— Work to be completed —
Please give back word for word the lines below, from the first one through the one with "boots: present [173,722,254,808]".

— Records shown —
──────────
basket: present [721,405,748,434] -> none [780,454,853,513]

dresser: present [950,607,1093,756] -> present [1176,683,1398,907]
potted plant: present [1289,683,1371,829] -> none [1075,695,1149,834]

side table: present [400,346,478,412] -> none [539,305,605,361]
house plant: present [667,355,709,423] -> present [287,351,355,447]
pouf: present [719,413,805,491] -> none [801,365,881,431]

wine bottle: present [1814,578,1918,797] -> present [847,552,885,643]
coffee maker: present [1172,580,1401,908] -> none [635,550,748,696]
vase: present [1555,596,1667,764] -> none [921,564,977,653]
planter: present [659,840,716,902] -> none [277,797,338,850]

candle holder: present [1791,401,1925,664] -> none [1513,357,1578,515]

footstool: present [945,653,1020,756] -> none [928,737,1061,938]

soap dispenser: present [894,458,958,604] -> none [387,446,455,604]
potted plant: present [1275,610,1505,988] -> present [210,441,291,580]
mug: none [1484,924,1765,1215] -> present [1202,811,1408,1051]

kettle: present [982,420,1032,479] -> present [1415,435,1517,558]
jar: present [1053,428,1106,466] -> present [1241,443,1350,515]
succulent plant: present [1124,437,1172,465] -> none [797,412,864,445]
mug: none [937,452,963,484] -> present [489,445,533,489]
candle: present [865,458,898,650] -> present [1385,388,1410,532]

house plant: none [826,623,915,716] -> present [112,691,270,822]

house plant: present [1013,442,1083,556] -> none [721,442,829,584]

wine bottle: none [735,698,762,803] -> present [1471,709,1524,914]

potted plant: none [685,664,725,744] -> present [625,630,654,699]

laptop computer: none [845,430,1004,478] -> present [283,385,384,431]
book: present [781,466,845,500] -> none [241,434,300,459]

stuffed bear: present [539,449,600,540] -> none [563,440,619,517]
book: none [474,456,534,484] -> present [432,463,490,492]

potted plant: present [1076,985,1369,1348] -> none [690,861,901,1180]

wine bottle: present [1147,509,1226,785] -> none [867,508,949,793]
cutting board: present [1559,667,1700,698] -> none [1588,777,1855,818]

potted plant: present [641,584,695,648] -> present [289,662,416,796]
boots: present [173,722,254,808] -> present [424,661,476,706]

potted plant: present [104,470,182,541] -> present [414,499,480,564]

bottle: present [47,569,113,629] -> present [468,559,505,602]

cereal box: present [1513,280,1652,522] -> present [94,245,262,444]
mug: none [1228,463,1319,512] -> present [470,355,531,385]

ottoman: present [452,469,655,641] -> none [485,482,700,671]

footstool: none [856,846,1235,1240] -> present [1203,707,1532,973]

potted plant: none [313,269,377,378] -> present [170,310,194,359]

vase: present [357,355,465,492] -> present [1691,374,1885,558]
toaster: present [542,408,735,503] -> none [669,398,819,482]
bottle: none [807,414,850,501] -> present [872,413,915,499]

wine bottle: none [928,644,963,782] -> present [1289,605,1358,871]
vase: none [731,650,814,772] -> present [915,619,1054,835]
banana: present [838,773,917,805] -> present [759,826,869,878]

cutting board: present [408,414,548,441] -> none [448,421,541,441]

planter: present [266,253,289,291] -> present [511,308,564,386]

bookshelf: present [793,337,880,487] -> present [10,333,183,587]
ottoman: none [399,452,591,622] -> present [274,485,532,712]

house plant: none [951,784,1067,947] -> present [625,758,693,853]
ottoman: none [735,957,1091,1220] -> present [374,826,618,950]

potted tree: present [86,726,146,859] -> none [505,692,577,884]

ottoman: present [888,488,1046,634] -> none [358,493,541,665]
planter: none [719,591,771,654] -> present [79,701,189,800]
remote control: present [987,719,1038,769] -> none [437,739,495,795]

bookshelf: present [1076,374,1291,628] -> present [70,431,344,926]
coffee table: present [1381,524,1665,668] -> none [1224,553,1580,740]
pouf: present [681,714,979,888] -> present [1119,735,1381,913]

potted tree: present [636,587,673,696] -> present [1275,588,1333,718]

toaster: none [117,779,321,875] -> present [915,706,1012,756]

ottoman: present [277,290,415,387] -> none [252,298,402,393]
──────────
— Exercise answer —
basket: present [721,405,748,434] -> none [780,454,853,513]

dresser: present [950,607,1093,756] -> present [1176,683,1398,907]
potted plant: present [1289,683,1371,829] -> none [1075,695,1149,834]

side table: present [400,346,478,412] -> none [539,305,605,361]
house plant: present [667,355,709,423] -> present [287,351,355,447]
pouf: present [719,413,805,491] -> none [801,365,881,431]

wine bottle: present [1814,578,1918,797] -> present [847,552,885,643]
coffee maker: present [1172,580,1401,908] -> none [635,550,748,696]
vase: present [1555,596,1667,764] -> none [921,564,977,653]
planter: present [659,840,716,902] -> none [277,797,338,850]

candle holder: present [1791,401,1925,664] -> none [1513,357,1578,515]

footstool: present [945,653,1020,756] -> none [928,737,1061,938]

soap dispenser: present [894,458,958,604] -> none [387,446,455,604]
potted plant: present [1275,610,1505,988] -> present [210,441,291,580]
mug: none [1484,924,1765,1215] -> present [1202,811,1408,1051]

kettle: present [982,420,1032,479] -> present [1415,435,1517,558]
jar: present [1053,428,1106,466] -> present [1241,443,1350,515]
succulent plant: present [1124,437,1172,465] -> none [797,412,864,445]
mug: none [937,452,963,484] -> present [489,445,533,489]
candle: present [865,458,898,650] -> present [1385,388,1410,532]

house plant: none [826,623,915,716] -> present [112,691,270,822]

house plant: present [1013,442,1083,556] -> none [721,442,829,584]

wine bottle: none [735,698,762,803] -> present [1471,709,1524,914]

potted plant: none [685,664,725,744] -> present [625,630,654,699]

laptop computer: none [845,430,1004,478] -> present [283,385,384,431]
book: present [781,466,845,500] -> none [241,434,300,459]

stuffed bear: present [539,449,600,540] -> none [563,440,619,517]
book: none [474,456,534,484] -> present [432,463,490,492]

potted plant: present [1076,985,1369,1348] -> none [690,861,901,1180]

wine bottle: present [1147,509,1226,785] -> none [867,508,949,793]
cutting board: present [1559,667,1700,698] -> none [1588,777,1855,818]

potted plant: present [641,584,695,648] -> present [289,662,416,796]
boots: present [173,722,254,808] -> present [424,661,476,706]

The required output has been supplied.